Chun-Kai Wang, Paul Hsu, Ming-Wei Chang, and Emre Kıcıman
4 January 2013
Almost all of the existing work on Named Entity Recognition (NER) consists of the following pipeline stages – part-of-speech tagging, segmentation, and named entity type classification. The requirement of hand-labeled training data on these stages makes it very expensive to extend to different domains and entity classes. Even with a large amount of hand-labeled data, existing techniques for NER on informal text, such as social media, perform poorly due to a lack of reliable capitalization, irregular sentence structure and a wide range of vocabulary.

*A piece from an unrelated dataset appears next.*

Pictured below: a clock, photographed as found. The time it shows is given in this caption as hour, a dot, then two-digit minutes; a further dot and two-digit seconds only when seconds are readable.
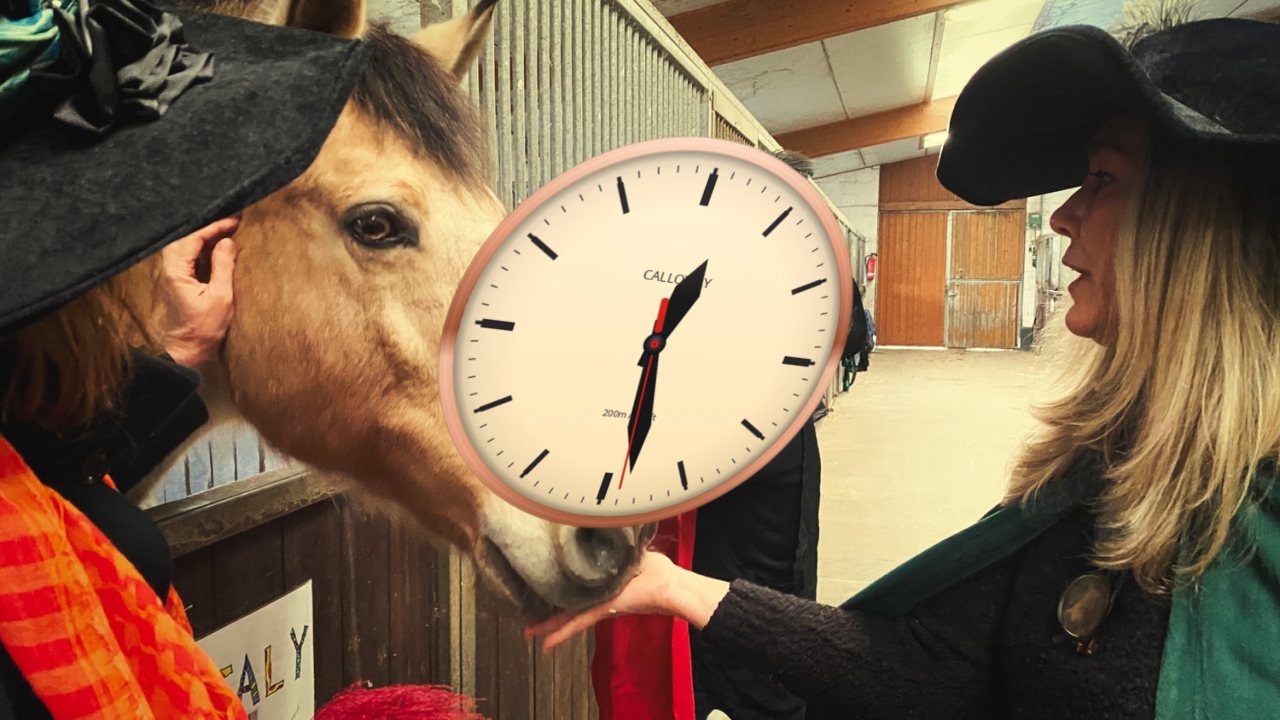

In this paper, we address the lack of hand-labeled training data by taking advantage of weak super vision signals. We present our approach in two parts. First, we propose a novel generative model that combines the ideas from Hidden Markov Model (HMM) and n-gram language models into what we call an N-gram Language Markov Model (NLMM). Second, we utilize large-scale weak supervision signals from sources such as Wikipedia titles and the corresponding click counts to estimate parameters in NLMM. Our model is simple and can be implemented without the use of Expectation Maximization or other expensive iterative training techniques. Even with this simple model, our approach to NER on informal text outperforms existing systems trained on formal English and matches state-of-the-art NER systems trained on hand-labeled Twitter messages. Because our model does not require hand-labeled data, we can adapt our system to other domains and named entity classes very easily. We demonstrate the flexibility of our approach by successfully applying it to the different domain of extracting food dishes from restaurant reviews with very little extra work.